*Required work*:
Please set down the data again exactly, minus the pictures.
Data section section start
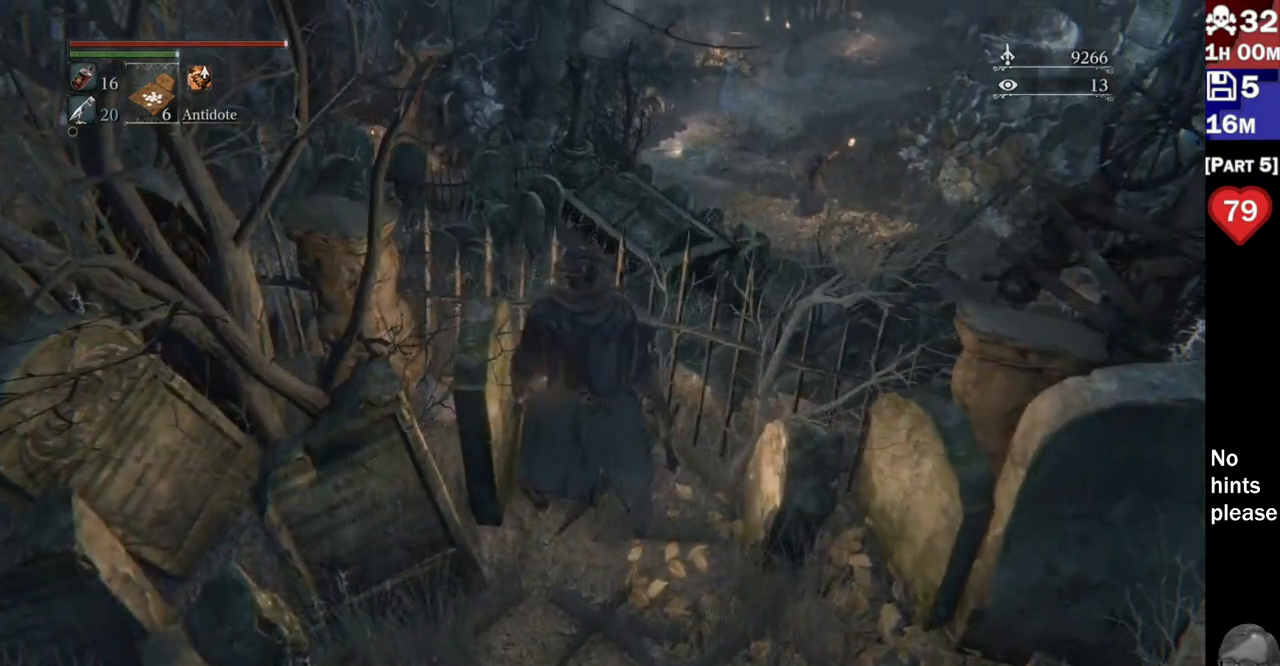
Gameplay with a controller (PlayStation layout); each line is a JSON object with the inputs held at the frame after it. "button_events" lists button changes between this image and that frame as [ms after this image, input, new state], when the widget could be followed in between (sticks are given only as held states). Not read: R1 R3 SELECT START.
{"buttons": [], "left_stick": "center", "right_stick": "right", "button_events": []}
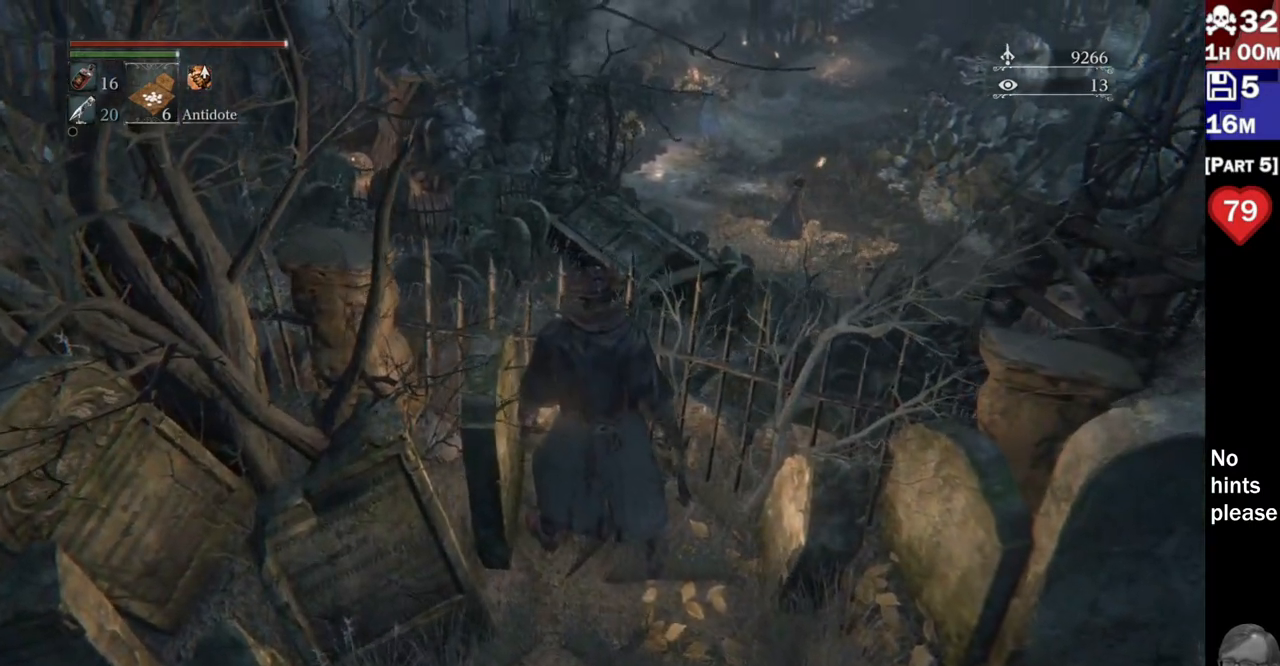
{"buttons": [], "left_stick": "center", "right_stick": "right", "button_events": []}
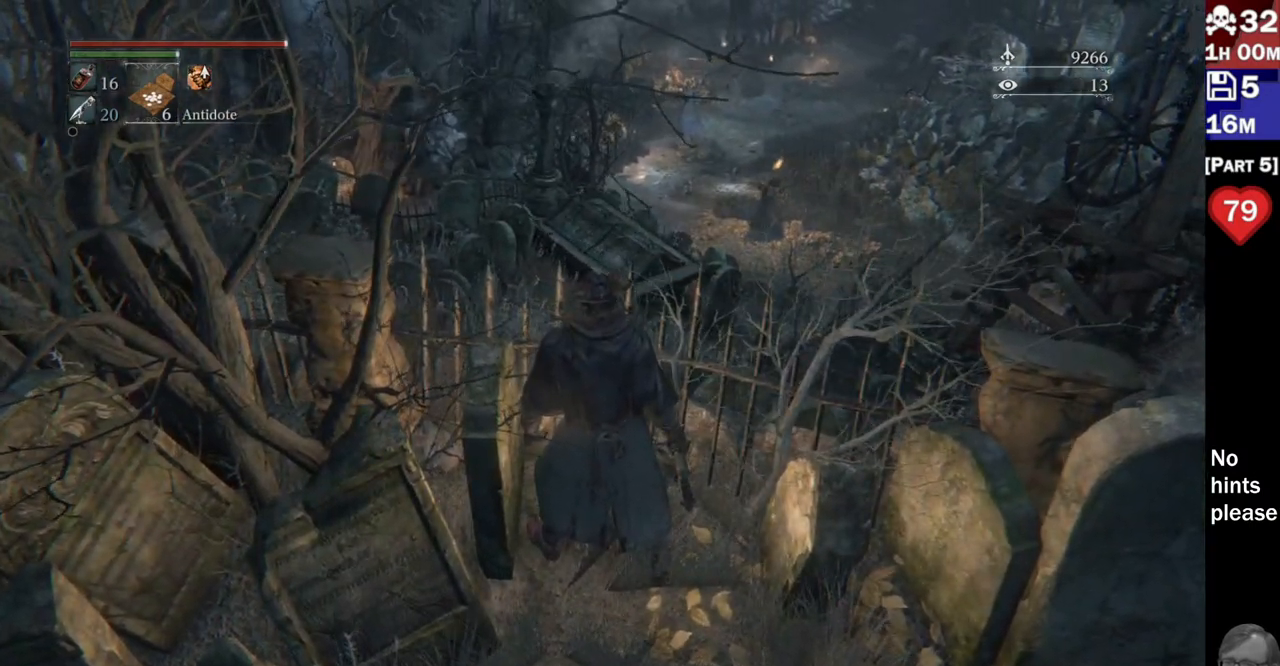
{"buttons": [], "left_stick": "center", "right_stick": "right", "button_events": []}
Data section section end
*Exercise result*:
Gameplay with a controller (PlayStation layout); each line is a JSON object with the inputs held at the frame after it. "button_events" lists button changes between this image and that frame as [ms after this image, input, new state], when the widget could be followed in between (sticks are given only as held states). Not read: R1 R3 SELECT START.
{"buttons": [], "left_stick": "center", "right_stick": "right", "button_events": []}
{"buttons": [], "left_stick": "center", "right_stick": "right", "button_events": []}
{"buttons": [], "left_stick": "center", "right_stick": "right", "button_events": []}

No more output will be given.